Cloud Storage Arms Race
The reason that cloud storage and cloud compute are confusing terms is that they are broad in what they could mean. In the last two entries I have tried to define some of the sub categories that cloud storage contains. In this last installment we will discuss the arms merchants, the companies that will supply the infrastructure's next wave of providers.
July 23, 2009
The reason that cloud storage and cloud compute are confusing terms is that they are broad in what they could mean. In the last two entries I have tried to define some of the sub categories that cloud storage contains. In this last installment we will discuss the arms merchants, the companies that will supply the infrastructure's next wave of providers.
A quick side note, providers may also be an IT department, especially in larger organizations. As we discussed in our article Become The Cloud, internal or private clouds may be an ideal way for larger IT environments to meet the demands of ever growing unstructured data.
The arms merchants will supply cloud storage hardware, cloud storage software that you put on your own servers or they may supply a complete hardware/software combination. As there is with traditional storage there will be plenty to choose from in this space. There will be repackaged storage solutions that have the word 'cloud' put on them and there will be customized solutions specifically for the cloud. There will be companies focused on performance and others focused on archive and retention. The one thing it seems that all arms providers are clear on is the need for scale.
As I wrote in a prior entry, the performance focused arms merchants like those offered by 3PAR, Isilon and Data Direct Networks will often be used that are providing some form of software as a service. While the bandwidth of the internet is not going to need the performance of one of these systems, the aggregated demands of thousands and potentially millions of users will. Clearly standard high performance storage systems will try to compete, but the ability to maintain performance as you scale without replacing the storage controllers or NAS heads is going to be a critical capability.

Saved entries

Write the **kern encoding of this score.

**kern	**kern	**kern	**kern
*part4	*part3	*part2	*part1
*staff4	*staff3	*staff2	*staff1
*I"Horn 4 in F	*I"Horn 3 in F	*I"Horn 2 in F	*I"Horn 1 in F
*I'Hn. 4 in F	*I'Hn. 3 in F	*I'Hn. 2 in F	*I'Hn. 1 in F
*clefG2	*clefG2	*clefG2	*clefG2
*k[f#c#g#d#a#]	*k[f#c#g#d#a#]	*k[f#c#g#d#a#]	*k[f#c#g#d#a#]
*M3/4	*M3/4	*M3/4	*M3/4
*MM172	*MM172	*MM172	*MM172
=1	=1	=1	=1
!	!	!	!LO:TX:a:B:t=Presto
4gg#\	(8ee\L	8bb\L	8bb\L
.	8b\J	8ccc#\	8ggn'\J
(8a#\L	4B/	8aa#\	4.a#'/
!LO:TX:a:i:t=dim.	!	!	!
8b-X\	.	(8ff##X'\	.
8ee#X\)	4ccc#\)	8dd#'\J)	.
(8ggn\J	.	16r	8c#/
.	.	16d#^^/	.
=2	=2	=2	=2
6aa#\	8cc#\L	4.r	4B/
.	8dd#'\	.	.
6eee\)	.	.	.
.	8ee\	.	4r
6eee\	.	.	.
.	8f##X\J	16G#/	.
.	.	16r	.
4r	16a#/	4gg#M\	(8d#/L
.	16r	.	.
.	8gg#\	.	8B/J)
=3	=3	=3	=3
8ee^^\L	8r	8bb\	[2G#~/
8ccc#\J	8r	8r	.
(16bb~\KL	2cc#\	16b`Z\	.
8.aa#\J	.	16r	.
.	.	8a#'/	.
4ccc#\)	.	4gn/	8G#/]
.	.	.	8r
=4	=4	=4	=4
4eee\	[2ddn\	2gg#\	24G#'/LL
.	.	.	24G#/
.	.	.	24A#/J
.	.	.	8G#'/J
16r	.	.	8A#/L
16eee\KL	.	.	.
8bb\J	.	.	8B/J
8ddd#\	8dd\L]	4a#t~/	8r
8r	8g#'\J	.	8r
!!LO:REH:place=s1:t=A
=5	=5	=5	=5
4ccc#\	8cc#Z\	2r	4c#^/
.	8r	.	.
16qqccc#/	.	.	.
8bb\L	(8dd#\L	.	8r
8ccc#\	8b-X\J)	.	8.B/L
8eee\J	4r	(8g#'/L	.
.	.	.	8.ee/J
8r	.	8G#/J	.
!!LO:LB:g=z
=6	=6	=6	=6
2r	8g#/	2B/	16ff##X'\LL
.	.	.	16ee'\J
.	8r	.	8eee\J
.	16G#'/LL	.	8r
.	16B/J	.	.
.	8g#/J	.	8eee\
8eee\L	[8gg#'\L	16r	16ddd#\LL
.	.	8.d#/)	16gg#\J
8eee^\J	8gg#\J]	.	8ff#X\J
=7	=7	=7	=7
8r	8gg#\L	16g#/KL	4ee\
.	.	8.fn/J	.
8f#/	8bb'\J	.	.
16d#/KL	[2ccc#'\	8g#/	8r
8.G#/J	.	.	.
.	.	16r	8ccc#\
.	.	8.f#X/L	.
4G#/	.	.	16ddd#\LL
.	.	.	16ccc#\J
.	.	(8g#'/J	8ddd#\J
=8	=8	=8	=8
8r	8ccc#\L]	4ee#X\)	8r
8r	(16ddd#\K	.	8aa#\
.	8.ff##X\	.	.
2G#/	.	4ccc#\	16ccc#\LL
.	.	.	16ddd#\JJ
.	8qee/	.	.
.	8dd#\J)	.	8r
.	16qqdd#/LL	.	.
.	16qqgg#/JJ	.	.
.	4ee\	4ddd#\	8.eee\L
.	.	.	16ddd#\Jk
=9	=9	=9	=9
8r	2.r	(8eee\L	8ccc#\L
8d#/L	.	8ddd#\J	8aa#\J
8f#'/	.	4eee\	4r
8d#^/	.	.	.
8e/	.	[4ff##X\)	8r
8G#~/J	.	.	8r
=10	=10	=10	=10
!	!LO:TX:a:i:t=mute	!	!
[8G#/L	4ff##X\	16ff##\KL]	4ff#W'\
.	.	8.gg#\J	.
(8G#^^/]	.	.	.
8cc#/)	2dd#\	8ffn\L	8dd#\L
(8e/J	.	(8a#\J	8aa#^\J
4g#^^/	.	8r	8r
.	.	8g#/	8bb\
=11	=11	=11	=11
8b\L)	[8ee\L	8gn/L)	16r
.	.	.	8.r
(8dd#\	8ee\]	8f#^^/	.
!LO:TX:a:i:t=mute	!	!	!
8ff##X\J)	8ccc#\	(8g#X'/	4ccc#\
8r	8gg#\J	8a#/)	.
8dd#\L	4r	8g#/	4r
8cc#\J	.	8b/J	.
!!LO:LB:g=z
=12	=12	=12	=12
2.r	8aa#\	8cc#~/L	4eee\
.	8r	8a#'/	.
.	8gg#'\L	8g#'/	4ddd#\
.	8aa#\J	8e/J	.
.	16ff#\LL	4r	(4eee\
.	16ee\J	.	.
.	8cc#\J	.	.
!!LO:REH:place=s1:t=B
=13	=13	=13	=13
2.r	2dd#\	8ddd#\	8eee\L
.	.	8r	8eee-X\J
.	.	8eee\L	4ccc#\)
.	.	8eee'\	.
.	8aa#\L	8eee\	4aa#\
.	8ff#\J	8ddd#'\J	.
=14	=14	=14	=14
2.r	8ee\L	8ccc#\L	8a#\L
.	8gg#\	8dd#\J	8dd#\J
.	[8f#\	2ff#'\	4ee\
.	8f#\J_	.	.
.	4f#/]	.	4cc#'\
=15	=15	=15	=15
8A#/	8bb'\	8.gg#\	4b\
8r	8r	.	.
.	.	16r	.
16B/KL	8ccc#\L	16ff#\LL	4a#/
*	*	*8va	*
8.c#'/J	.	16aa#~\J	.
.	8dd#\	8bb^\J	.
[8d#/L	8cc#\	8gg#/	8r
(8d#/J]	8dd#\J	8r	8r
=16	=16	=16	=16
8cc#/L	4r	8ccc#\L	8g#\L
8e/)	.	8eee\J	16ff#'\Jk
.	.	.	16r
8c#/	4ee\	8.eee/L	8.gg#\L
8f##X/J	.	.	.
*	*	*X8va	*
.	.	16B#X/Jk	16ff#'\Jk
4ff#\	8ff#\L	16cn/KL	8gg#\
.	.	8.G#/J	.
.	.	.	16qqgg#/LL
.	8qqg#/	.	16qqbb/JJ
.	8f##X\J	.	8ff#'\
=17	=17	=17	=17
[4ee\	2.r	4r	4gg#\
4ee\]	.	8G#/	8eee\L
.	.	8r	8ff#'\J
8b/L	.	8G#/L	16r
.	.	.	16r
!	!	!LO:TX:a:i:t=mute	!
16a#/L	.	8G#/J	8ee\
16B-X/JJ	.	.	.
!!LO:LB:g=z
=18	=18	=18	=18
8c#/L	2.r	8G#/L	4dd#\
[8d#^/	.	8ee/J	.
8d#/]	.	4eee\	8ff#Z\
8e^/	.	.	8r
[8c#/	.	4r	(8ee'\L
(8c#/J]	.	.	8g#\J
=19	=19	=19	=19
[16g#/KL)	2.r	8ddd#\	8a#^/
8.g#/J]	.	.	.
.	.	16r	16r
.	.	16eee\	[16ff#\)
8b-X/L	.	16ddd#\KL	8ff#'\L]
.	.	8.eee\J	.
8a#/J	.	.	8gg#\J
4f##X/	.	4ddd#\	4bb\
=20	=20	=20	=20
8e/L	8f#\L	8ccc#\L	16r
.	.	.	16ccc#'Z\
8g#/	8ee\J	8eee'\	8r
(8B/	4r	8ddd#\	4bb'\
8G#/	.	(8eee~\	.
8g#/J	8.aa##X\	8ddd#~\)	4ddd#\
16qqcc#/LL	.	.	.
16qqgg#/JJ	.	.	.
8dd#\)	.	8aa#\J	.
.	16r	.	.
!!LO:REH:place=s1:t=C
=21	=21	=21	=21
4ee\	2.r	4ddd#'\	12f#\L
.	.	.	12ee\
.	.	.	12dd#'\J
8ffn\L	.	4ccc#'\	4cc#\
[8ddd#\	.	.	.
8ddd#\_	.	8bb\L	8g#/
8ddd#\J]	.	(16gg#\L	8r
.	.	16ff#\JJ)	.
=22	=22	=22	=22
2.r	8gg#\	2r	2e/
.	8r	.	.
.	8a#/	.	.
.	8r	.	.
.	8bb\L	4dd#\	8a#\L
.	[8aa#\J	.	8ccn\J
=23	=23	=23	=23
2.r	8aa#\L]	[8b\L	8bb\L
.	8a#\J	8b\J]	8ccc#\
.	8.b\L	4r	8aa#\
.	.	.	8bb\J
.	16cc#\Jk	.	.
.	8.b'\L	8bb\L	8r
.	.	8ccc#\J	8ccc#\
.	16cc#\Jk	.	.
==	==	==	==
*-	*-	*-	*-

(Work instructions):
- a) List the companies that the cloud storage article names as performance-focused arms merchants.
- b) Extend the cloud storage article onward from its final sentence.

(Answers for the exercise):
- a) 3PAR, Isilon, Data Direct Networks

- b)
The bigger market, at least in terms of number of companies, may be arming the providers that are going to focus more on cloud as a secondary storage area. When using the cloud as a secondary storage offering the provider will need to assemble three parts; storage, software to manage the multi-tenant use of that storage and in some cases the servers to run that storage. Hardware companies like Cleversafe, EMC Atmos and Permabit are staking ground in this market as are software solutions like those from Bycast, Mezeo and Parascale.Selection of these companies will depend on how much of the work you want to do yourself vs. how much are you willing to pay. Do you buy a complete turnkey system that provides cloud hardware and software, do you buy a scalable storage hardware platform then add your own software to manage that platform or do you buy the software and add servers and storage to it? The time you have to assemble all of this and the amount of money you have to spend on it will probably be the key drivers in which path you choose.
The software that drives cloud storage, whether it comes with the hardware or by itself is an important factor. Capabilities like billing, data dispersion, security and migration all factor into a good cloud software solution and is something we will discuss in our next entry.